Brute-force attacks generate hashes based on generated passwords. A brute-force attack tries every valid combination for a password, starting with single characters and adding characters as it churns through the process. Brute-force attacks are always successful, given enough time. Fortunately, brute-force attacks against strong passwords eight characters long can take up to three years.


Hybrid

These attacks take the base dictionary list attack and perform various single-character and then multiple-character manipulations on the base passwords. This includes adding numbers or replacing letters with numbers or symbols. Hybrid attacks are often successful against even security professionals who think they are being smart by changing a to @ and o to 0 and adding the number 12 to the end of the name of their favorite movie character.


Rainbow tables

The really worrisome tool for password attacks is called a rainbow table. Traditionally, password crackers hashed each potential password and then performed an Exclusive Or (XOR) comparison to check it against the stolen hash. The hashing process is much slower than the XOR process, so 99.99 percent of the time spent cracking passwords was actually spent generating hashes. So, a new form of password cracking was developed to remove the hashing time from the cracking time. Massive databases of hashes are created for every potential password, from single characters on up, using all keyboard characters (or even all ASCII 255 characters). Currently, a rainbow table for cracking Windows OS passwords is available that contains all the hashes for passwords that contain from 1 to 14 characters using any keyboard character. That database is 64GB in size, but it can be used in an attack to crack a password in less than three hours—meaning that all Windows OS passwords of 14 characters or fewer are worthless.

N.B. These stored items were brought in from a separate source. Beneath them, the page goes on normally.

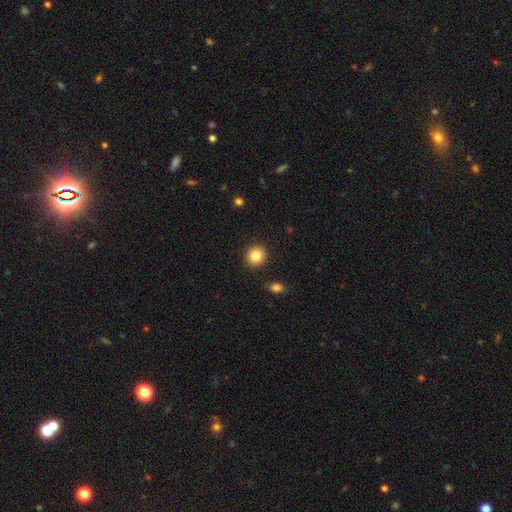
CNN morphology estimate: This appears to be a smooth galaxy with no disk features (87%) that is round (83%). Merging: none (89%).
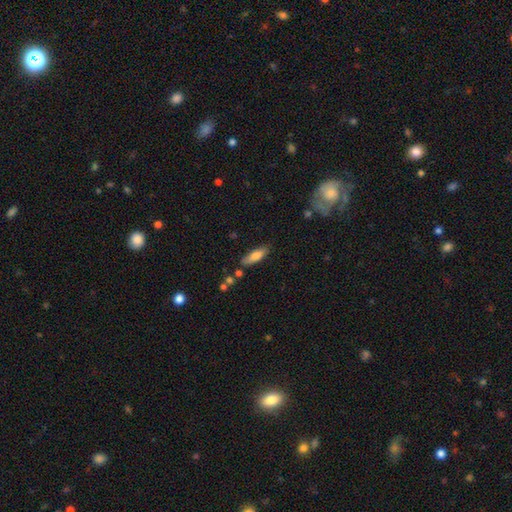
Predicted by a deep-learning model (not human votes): This is likely a smooth galaxy (75%). How rounded: possibly in between (51%). Merging: likely none (76%).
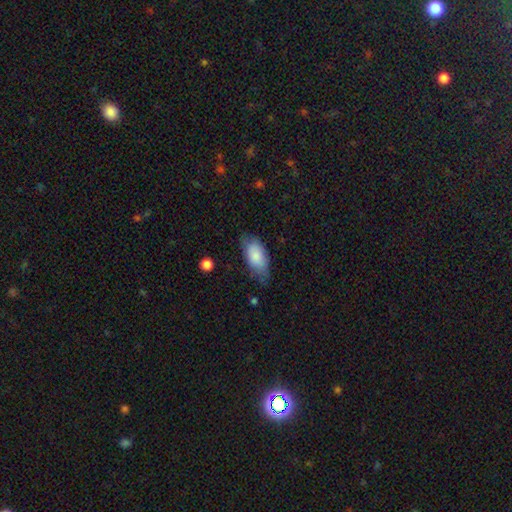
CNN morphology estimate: A smooth galaxy with no disk features (82%) that is in between round and cigar-shaped (91%).

Vote fractions:
- Smooth or featured? smooth: 82% / featured or disk: 12% / star or artifact: 6%
- How rounded? in between: 91% / cigar-shaped: 6% / round: 3%
- Merging? none: 63% / minor disturbance: 28% / major disturbance: 7% / merger: 2%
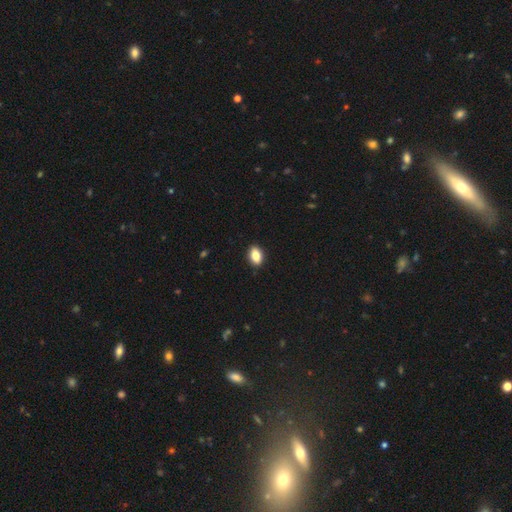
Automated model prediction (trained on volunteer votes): A smooth galaxy with no disk features (85%) that is in between round and cigar-shaped (87%).

Vote fractions:
- Smooth or featured? smooth: 85% / star or artifact: 8% / featured or disk: 7%
- How rounded? in between: 87% / round: 11% / cigar-shaped: 3%
- Merging? none: 90% / minor disturbance: 7% / major disturbance: 2% / merger: 1%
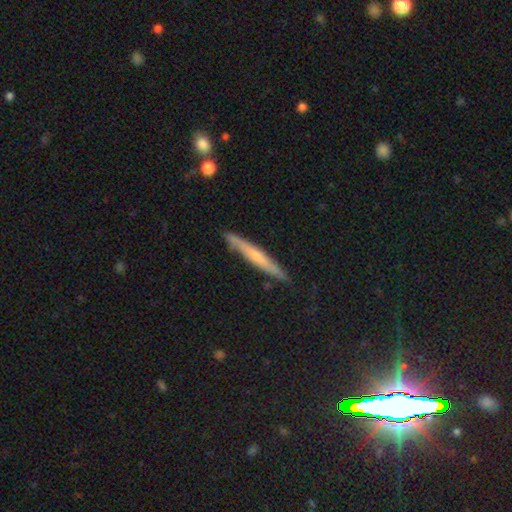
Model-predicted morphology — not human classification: The model was most divided on "smooth or featured": featured or disk: 54%, smooth: 31%, star or artifact: 15%. More confident: edge-on disk — yes (94%); merging — none (86%); edge-on bulge — rounded (58%).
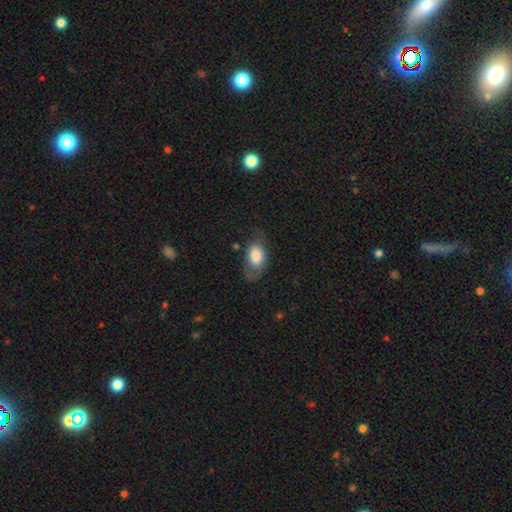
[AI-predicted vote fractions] Q: Smooth or featured?
A: smooth (76%); runner-up: featured or disk (17%)
Q: How rounded?
A: in between (88%); runner-up: round (10%)
Q: Merging?
A: none (50%); runner-up: minor disturbance (29%)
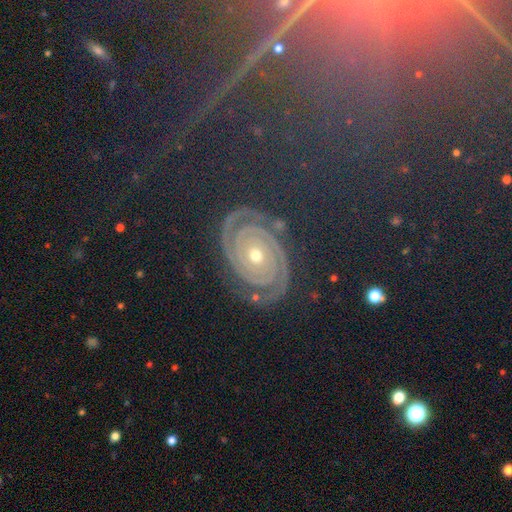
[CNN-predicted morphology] A featured or disk galaxy (72%) with no bar (82%), 2 (83%) tight (87%) spiral arms (97%) and a moderate central bulge (50%).

Vote fractions:
- Smooth or featured? featured or disk: 72% / star or artifact: 20% / smooth: 8%
- Edge-on disk? no: 97% / yes: 3%
- Bar? no: 82% / weak: 11% / strong: 7%
- Spiral arms? yes: 97% / no: 3%
- Spiral winding? tight: 87% / medium: 10% / loose: 4%
- Spiral arm count? 2: 83% / can't tell: 4% / 3: 4% / 4: 3% / 1: 3% / more than 4: 3%
- Bulge size? moderate: 50% / small: 45% / large: 2% / dominant: 1% / none: 1%
- Merging? none: 85% / minor disturbance: 10% / major disturbance: 3% / merger: 2%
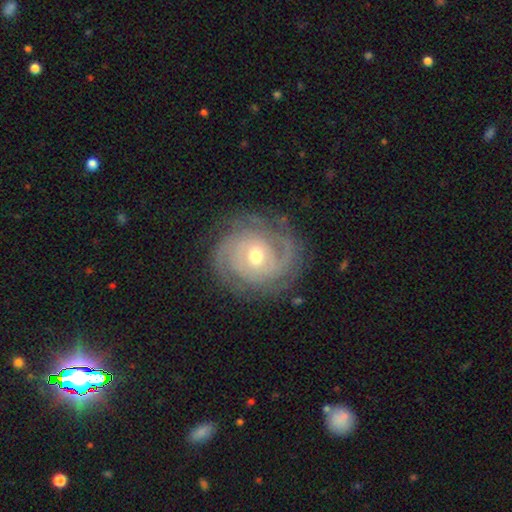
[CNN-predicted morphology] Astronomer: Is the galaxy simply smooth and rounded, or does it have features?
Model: featured or disk — 88%.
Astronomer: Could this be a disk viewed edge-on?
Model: no — 97%.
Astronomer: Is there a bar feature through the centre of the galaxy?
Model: no — 60%.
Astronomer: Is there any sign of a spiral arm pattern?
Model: yes — 97%.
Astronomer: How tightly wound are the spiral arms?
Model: tight — 78%.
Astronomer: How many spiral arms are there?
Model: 2 — 32% (runner-up: 3, 27%).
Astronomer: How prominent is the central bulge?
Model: moderate — 64%.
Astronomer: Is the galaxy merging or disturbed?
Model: none — 83%.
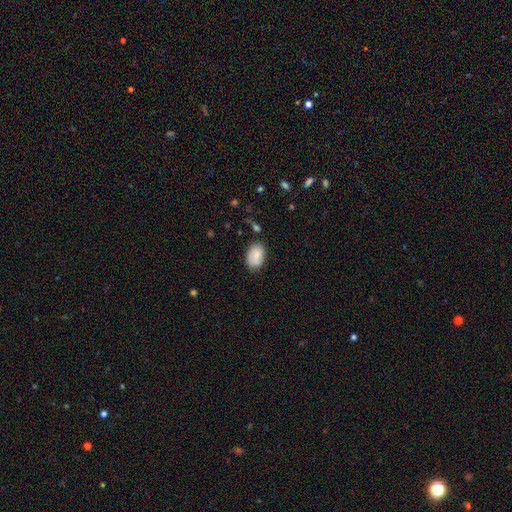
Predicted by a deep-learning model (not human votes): A smooth galaxy with no disk features (78%) that is in between round and cigar-shaped (90%). Merging: none (73%).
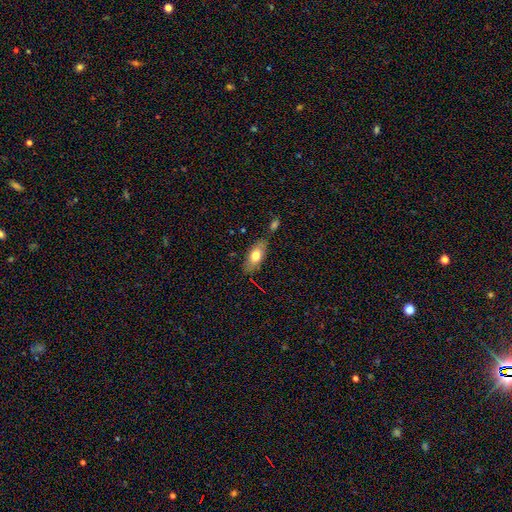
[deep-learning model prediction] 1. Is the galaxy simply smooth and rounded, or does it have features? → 72% smooth, 21% featured or disk, 7% star or artifact.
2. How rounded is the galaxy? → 84% in between, 13% cigar-shaped, 3% round.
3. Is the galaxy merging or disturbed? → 75% none, 16% minor disturbance, 6% merger, 3% major disturbance.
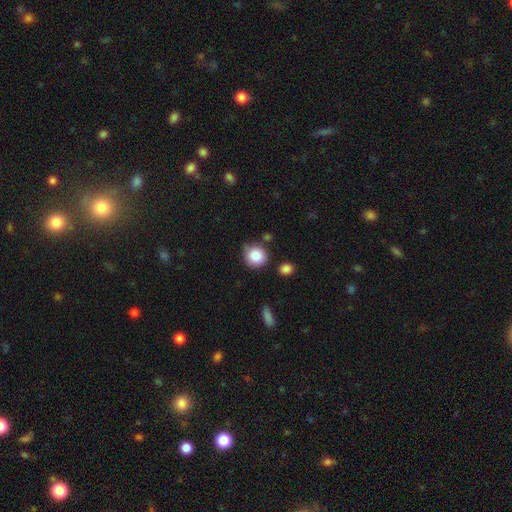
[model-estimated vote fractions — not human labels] A smooth galaxy with no disk features (84%) that is round (88%).

Vote fractions:
- Smooth or featured? smooth: 84% / star or artifact: 9% / featured or disk: 7%
- How rounded? round: 88% / in between: 11% / cigar-shaped: 1%
- Merging? none: 74% / minor disturbance: 16% / merger: 6% / major disturbance: 4%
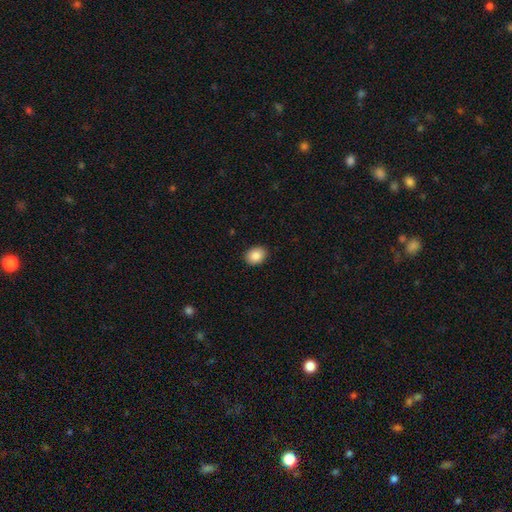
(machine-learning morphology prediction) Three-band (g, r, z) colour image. It shows a smooth galaxy with no disk features (87%) that is in between round and cigar-shaped (60%). Merging: none (90%).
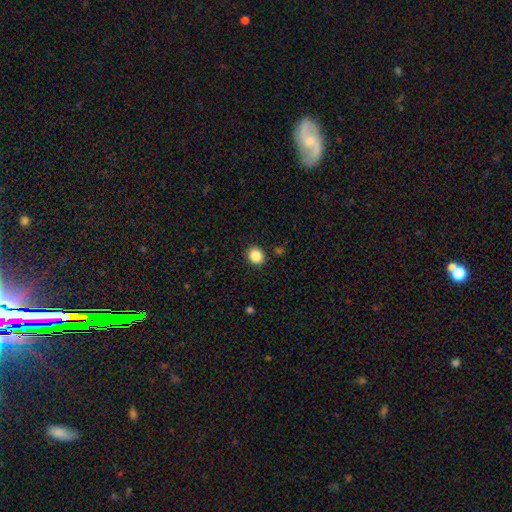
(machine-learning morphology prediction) A smooth galaxy with no disk features (86%) that is round (74%).

Vote fractions:
- Smooth or featured? smooth: 86% / star or artifact: 10% / featured or disk: 4%
- How rounded? round: 74% / in between: 25% / cigar-shaped: 1%
- Merging? none: 90% / minor disturbance: 6% / major disturbance: 2% / merger: 2%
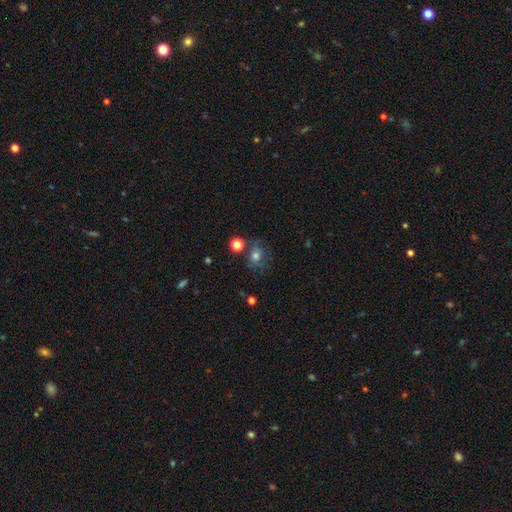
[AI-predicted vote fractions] Smooth or featured?
  - smooth: 68% *
  - star or artifact: 17%
  - featured or disk: 15%
How rounded?
  - round: 66% *
  - in between: 32%
  - cigar-shaped: 1%
Merging?
  - none: 63% *
  - minor disturbance: 18%
  - major disturbance: 9%
  - merger: 9%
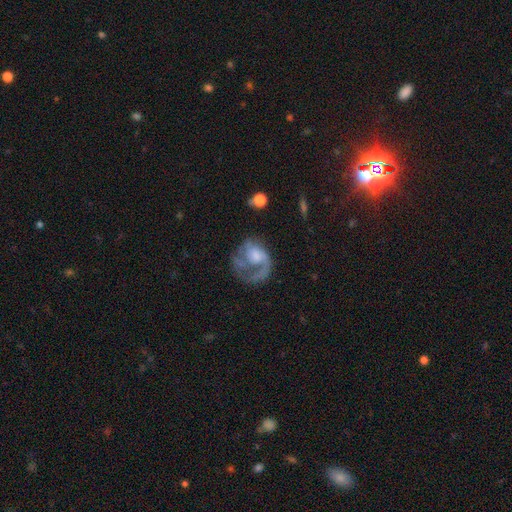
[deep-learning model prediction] featured or disk 71%, smooth 21%, star or artifact 9%. Down the decision tree: edge-on disk — no (98%); bar — no (73%); spiral arms — yes (79%); spiral arm count — 1 (62%); spiral winding — medium (41%); bulge size — moderate (37%); merging — none (40%).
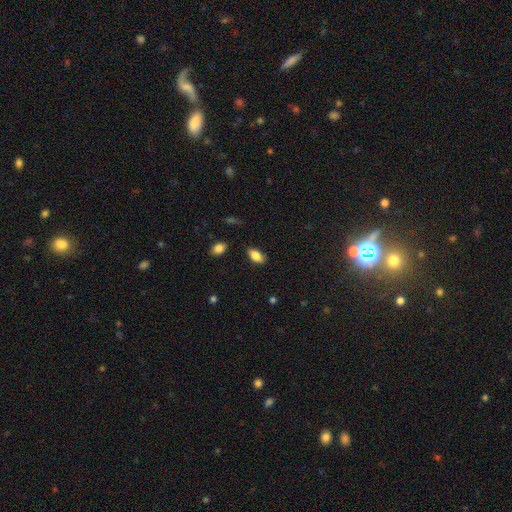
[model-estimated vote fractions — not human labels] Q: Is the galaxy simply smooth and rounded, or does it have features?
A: smooth — 84%.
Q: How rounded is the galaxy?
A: in between — 91%.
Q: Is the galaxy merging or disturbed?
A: none — 82%.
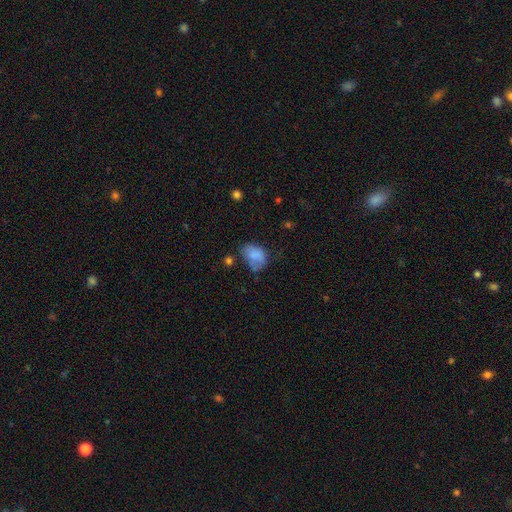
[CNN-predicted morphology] Smooth or featured: smooth — 76% (featured or disk — 14%)
How rounded: in between — 74% (round — 24%)
Merging: none — 39% (minor disturbance — 35%)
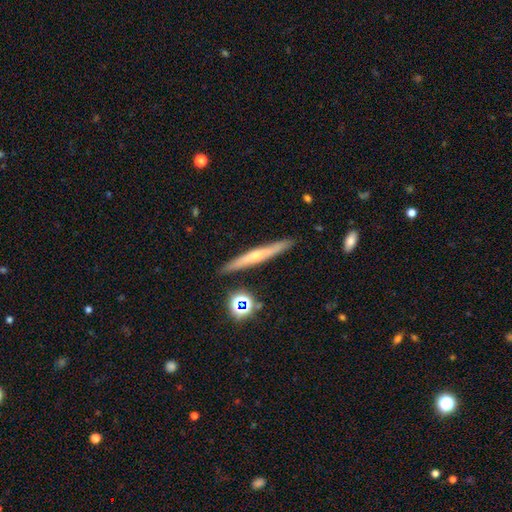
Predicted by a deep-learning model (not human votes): The model was most divided on "smooth or featured": featured or disk: 55%, smooth: 36%, star or artifact: 9%. More confident: edge-on disk — yes (94%); merging — none (88%); edge-on bulge — rounded (61%).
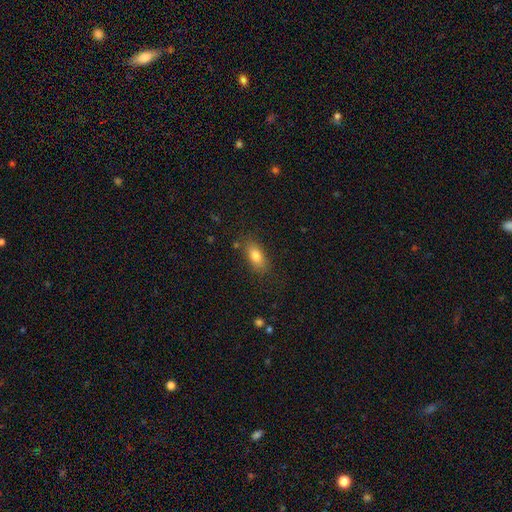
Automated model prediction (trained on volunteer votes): Q: Smooth or featured?
A: smooth (80%); runner-up: featured or disk (11%)
Q: How rounded?
A: in between (84%); runner-up: cigar-shaped (11%)
Q: Merging?
A: none (80%); runner-up: minor disturbance (14%)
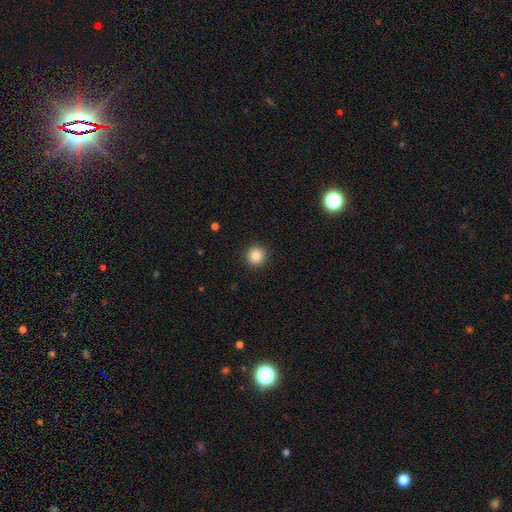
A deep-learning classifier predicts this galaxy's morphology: smooth-or-featured: smooth: 86% | star or artifact: 10% | featured or disk: 4%
  how-rounded: round: 94% | in between: 5% | cigar-shaped: 1%
  merging: none: 92% | minor disturbance: 5% | major disturbance: 2% | merger: 1%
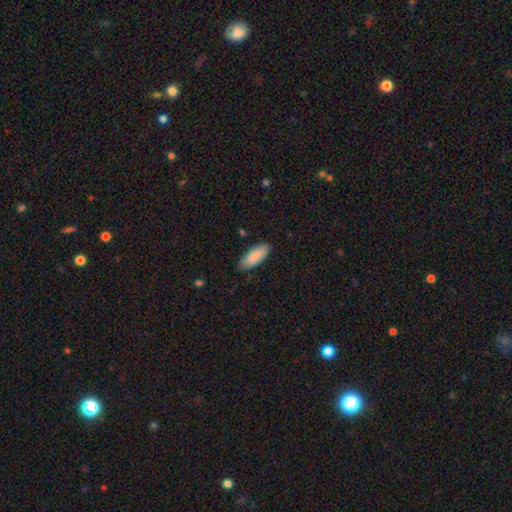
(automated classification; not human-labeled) Morphology: type=smooth (88%); roundness=in between (80%); merging=none (86%).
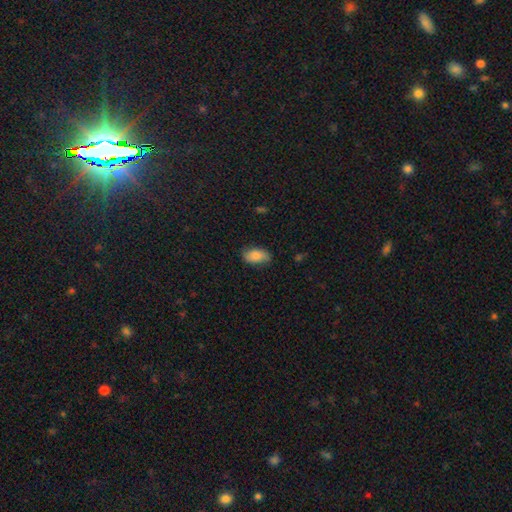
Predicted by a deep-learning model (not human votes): smooth-or-featured: smooth: 80% | featured or disk: 13% | star or artifact: 7%
  how-rounded: in between: 93% | round: 4% | cigar-shaped: 3%
  merging: none: 76% | minor disturbance: 19% | major disturbance: 4% | merger: 1%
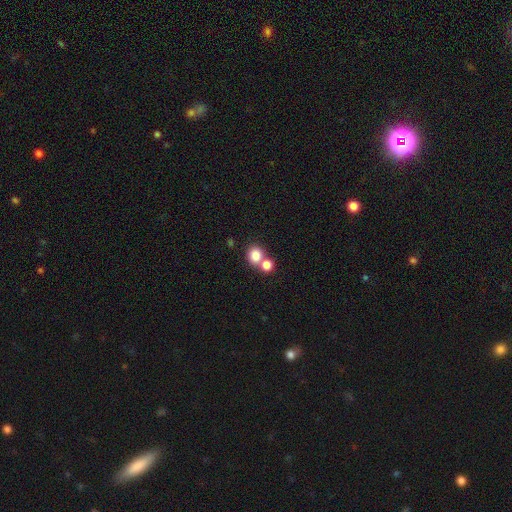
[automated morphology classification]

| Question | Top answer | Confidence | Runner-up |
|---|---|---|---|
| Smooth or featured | smooth | 81% | star or artifact (11%) |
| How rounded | round | 80% | in between (19%) |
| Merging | none | 49% | merger (42%) |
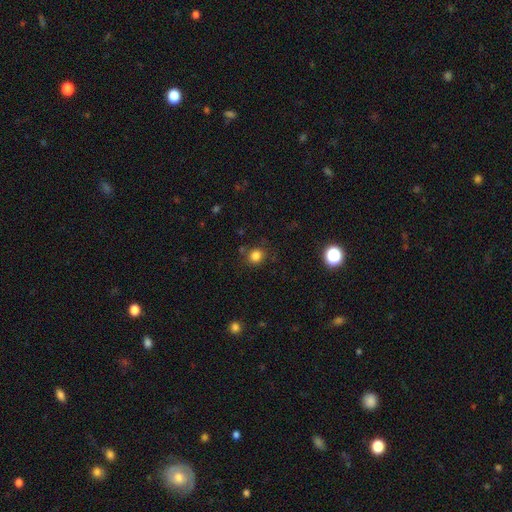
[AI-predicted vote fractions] A smooth galaxy with no disk features (81%) that is round (85%). Merging: none (82%).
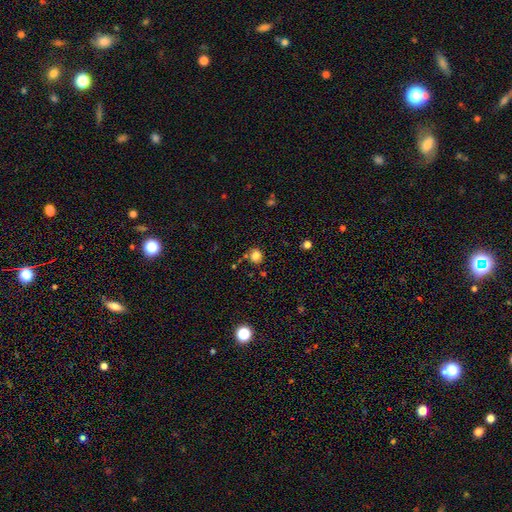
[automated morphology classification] Q: Smooth or featured?
A: smooth (82%); runner-up: star or artifact (13%)
Q: How rounded?
A: round (78%); runner-up: in between (21%)
Q: Merging?
A: none (77%); runner-up: minor disturbance (13%)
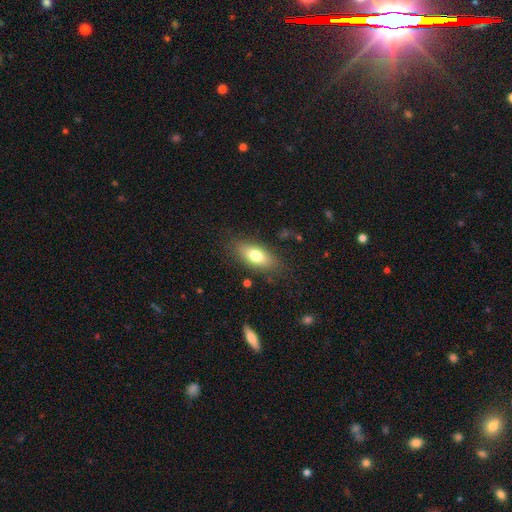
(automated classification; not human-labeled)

To protect yourself from this threat, change all of your Windows OS and network passwords to a minimum of 16 characters. Or, if you get approval from your security administrator, start using one or more higher-order ASCII characters in a password of at least 8 characters. You can't just use the higher-order ASCII characters because many legacy systems (for example, those written prior to 2000) do not support them. If every system you interact with does not support higher-order ASCII characters, then you can't use them.

One of the smartest—and most secure—things you can do is turn off LANMAN passwords.


Another protection is the addition of a salt to the password before it is hashed. Windows 2003/8, Windows XP Professional (SP1+), SE Linux variants, and many other modern and secure OSs employ salts. The purpose of a salt is to thwart easy hash cracking and prebuilt hash databases. Often the salt is the SID of the user account, thus a 40-character (or so) phrase is added to a, say, 12-character password to create a 52-character entity that is then hashed. An attacker may be able to learn the salt value, especially if it is the SID, but it still stops all of the easy attack methods. The use of salts forces a true real-time brute force approach to cracking hashes, thus allowing OSs to once again provide real protection for passwords (assuming the password is complex and long to begin with).

Use as many different types of characters as possible, including lowercase letters, uppercase letters, numbers, and symbols. Change your password frequently, at least every 45 days if not more often. Never reuse a previous password, and never use the same password for more than one account. Don't use password-storage tools, whether software or hardware. However, if you have to juggle so many passwords that a management tool is essential, then make sure the passwords are stored with strong encryption and the lock on the tool is stronger than the best password it is storing.